What Results are Obtained ?
A 12, 25, 37 or 67-marker test is conducted on the cells retrieved from your cheek. The more markers tested, the more certain we can be of a match (genealogical link) between two or more participants. Markers are specific loci on the genes within the human chromosome. The markers (12, 25, 37 or 67) that are examined have been selected by the 'experts' to best represent the unique nature of the Y-chromosome. The Y-chromosome has many 100s of loci, perhaps several 1,000 all together, but the scientists have been able to narrow down the number to a few loci that they believe are the most meaningful for genealogical test purposes. In other words, when we compare the specific test results for each marker for one man's DNA against other men, we are most likely to determine if there is a recent common ancestor using as few as 12-markers (although 25 or more markers provides results with greater probabilities). In some cases, the 12-marker test will suffice; however, in many cases, we may need to run a more definitive test using 25 or more markers to be very sure of the results. The more markers used for the test, the more likely (higher probability) there is a recent common ancestor when all the markers for both men are tested to be identical (12 for 12, 25 for 25, 37 for 37, and 67 for 67) or very nearly identical (11 for 12, 23 for 25, 34 for 37, and 62 for 67). Obviously the more markers tested, the higher the cost of the test, although DNA testing for genealogical purposes is now quite reasonable.

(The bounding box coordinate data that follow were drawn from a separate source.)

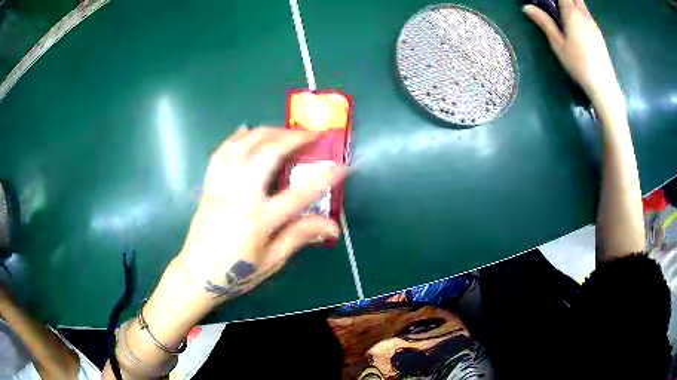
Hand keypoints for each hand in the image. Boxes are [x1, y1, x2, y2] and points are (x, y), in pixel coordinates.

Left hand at [174, 126, 346, 304]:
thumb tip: (332, 227)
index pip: (299, 194)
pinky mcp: (209, 185)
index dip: (325, 178)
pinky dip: (235, 138)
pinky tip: (245, 131)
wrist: (196, 275)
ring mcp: (222, 186)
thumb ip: (299, 237)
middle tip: (311, 133)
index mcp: (259, 219)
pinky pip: (221, 153)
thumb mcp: (271, 261)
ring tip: (284, 130)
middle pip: (267, 154)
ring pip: (243, 145)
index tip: (343, 166)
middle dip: (293, 138)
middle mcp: (239, 195)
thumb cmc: (235, 274)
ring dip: (266, 132)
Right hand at [523, 0, 621, 101]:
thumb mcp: (558, 44)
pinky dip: (579, 12)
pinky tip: (576, 25)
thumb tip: (527, 7)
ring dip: (572, 4)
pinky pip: (587, 15)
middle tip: (556, 6)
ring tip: (563, 14)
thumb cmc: (579, 64)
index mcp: (572, 13)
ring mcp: (593, 24)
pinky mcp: (599, 34)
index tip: (547, 2)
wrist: (604, 85)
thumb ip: (544, 23)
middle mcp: (584, 14)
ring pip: (582, 5)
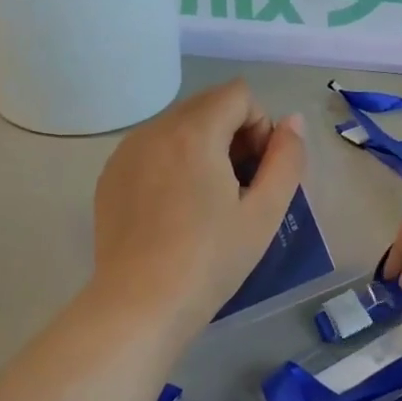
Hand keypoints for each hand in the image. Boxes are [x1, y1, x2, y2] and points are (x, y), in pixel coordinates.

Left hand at [91, 80, 305, 336]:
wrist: (139, 306)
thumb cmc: (210, 260)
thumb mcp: (264, 212)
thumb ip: (286, 159)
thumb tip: (291, 122)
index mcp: (193, 132)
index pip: (238, 94)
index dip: (260, 125)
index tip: (258, 172)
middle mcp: (154, 130)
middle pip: (207, 105)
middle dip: (233, 134)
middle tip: (239, 188)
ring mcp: (126, 152)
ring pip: (179, 126)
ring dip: (204, 147)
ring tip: (208, 201)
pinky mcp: (110, 177)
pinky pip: (152, 149)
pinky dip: (173, 163)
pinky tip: (175, 211)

The test results by themselves won't mean much to the casual observer. In fact, you can't plug your results into a computer database and have it print out your genealogy. Someday, this may be possible, but not today. That's another whole different story. Anyway, what we can do today is compare a man’s DNA test results with the results of other men who have been tested in the same manner. When the results are an exact match, we know that there is a 99% probability that the two men tested have a recent common ancestor.